■ **EXERCISE**
When you reach the records below, output each one exactly.

(Excerpts from a dataset)
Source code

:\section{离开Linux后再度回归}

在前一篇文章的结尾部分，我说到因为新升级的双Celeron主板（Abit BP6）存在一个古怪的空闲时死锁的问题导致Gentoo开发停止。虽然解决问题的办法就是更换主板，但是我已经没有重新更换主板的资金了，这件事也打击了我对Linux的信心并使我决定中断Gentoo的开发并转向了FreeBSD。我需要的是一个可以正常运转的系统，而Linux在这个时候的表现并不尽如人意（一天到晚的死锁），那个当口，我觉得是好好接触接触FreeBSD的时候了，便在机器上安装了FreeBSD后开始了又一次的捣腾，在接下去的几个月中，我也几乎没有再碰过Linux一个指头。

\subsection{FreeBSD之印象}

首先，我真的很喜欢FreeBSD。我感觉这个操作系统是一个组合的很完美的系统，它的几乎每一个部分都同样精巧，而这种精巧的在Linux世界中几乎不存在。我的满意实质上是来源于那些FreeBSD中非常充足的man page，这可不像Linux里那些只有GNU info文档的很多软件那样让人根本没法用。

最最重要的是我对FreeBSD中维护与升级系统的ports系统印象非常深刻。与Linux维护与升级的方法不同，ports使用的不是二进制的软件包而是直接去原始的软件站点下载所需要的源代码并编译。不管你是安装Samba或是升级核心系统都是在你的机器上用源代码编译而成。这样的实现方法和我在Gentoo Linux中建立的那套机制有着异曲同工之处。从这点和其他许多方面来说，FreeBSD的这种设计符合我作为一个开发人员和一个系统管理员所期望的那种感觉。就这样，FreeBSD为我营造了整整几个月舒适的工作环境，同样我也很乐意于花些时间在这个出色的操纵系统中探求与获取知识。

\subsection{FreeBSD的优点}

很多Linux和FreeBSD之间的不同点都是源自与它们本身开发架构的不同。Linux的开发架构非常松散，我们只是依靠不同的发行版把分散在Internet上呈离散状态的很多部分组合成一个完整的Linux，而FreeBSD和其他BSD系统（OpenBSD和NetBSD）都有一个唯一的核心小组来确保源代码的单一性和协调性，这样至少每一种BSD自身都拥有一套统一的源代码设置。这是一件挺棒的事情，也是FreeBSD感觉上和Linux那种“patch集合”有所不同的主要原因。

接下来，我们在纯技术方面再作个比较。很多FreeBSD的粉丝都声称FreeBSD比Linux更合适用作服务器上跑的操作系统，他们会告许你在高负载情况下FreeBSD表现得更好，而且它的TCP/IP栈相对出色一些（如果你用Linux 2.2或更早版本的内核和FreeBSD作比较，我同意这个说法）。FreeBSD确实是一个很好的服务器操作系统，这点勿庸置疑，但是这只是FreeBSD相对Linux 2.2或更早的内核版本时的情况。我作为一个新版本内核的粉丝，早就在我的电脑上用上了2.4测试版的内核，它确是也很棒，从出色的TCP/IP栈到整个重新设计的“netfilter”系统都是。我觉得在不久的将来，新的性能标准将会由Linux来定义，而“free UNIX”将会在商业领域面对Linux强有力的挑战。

■ **ANSWER TO THE PROBLEM**
Source code

:\section{离开Linux后再度回归}

在前一篇文章的结尾部分，我说到因为新升级的双Celeron主板（Abit BP6）存在一个古怪的空闲时死锁的问题导致Gentoo开发停止。虽然解决问题的办法就是更换主板，但是我已经没有重新更换主板的资金了，这件事也打击了我对Linux的信心并使我决定中断Gentoo的开发并转向了FreeBSD。我需要的是一个可以正常运转的系统，而Linux在这个时候的表现并不尽如人意（一天到晚的死锁），那个当口，我觉得是好好接触接触FreeBSD的时候了，便在机器上安装了FreeBSD后开始了又一次的捣腾，在接下去的几个月中，我也几乎没有再碰过Linux一个指头。

\subsection{FreeBSD之印象}

首先，我真的很喜欢FreeBSD。我感觉这个操作系统是一个组合的很完美的系统，它的几乎每一个部分都同样精巧，而这种精巧的在Linux世界中几乎不存在。我的满意实质上是来源于那些FreeBSD中非常充足的man page，这可不像Linux里那些只有GNU info文档的很多软件那样让人根本没法用。

最最重要的是我对FreeBSD中维护与升级系统的ports系统印象非常深刻。与Linux维护与升级的方法不同，ports使用的不是二进制的软件包而是直接去原始的软件站点下载所需要的源代码并编译。不管你是安装Samba或是升级核心系统都是在你的机器上用源代码编译而成。这样的实现方法和我在Gentoo Linux中建立的那套机制有着异曲同工之处。从这点和其他许多方面来说，FreeBSD的这种设计符合我作为一个开发人员和一个系统管理员所期望的那种感觉。就这样，FreeBSD为我营造了整整几个月舒适的工作环境，同样我也很乐意于花些时间在这个出色的操纵系统中探求与获取知识。

\subsection{FreeBSD的优点}

很多Linux和FreeBSD之间的不同点都是源自与它们本身开发架构的不同。Linux的开发架构非常松散，我们只是依靠不同的发行版把分散在Internet上呈离散状态的很多部分组合成一个完整的Linux，而FreeBSD和其他BSD系统（OpenBSD和NetBSD）都有一个唯一的核心小组来确保源代码的单一性和协调性，这样至少每一种BSD自身都拥有一套统一的源代码设置。这是一件挺棒的事情，也是FreeBSD感觉上和Linux那种“patch集合”有所不同的主要原因。

接下来，我们在纯技术方面再作个比较。很多FreeBSD的粉丝都声称FreeBSD比Linux更合适用作服务器上跑的操作系统，他们会告许你在高负载情况下FreeBSD表现得更好，而且它的TCP/IP栈相对出色一些（如果你用Linux 2.2或更早版本的内核和FreeBSD作比较，我同意这个说法）。FreeBSD确实是一个很好的服务器操作系统，这点勿庸置疑，但是这只是FreeBSD相对Linux 2.2或更早的内核版本时的情况。我作为一个新版本内核的粉丝，早就在我的电脑上用上了2.4测试版的内核，它确是也很棒，从出色的TCP/IP栈到整个重新设计的“netfilter”系统都是。我觉得在不久的将来，新的性能标准将会由Linux来定义，而“free UNIX”将会在商业领域面对Linux强有力的挑战。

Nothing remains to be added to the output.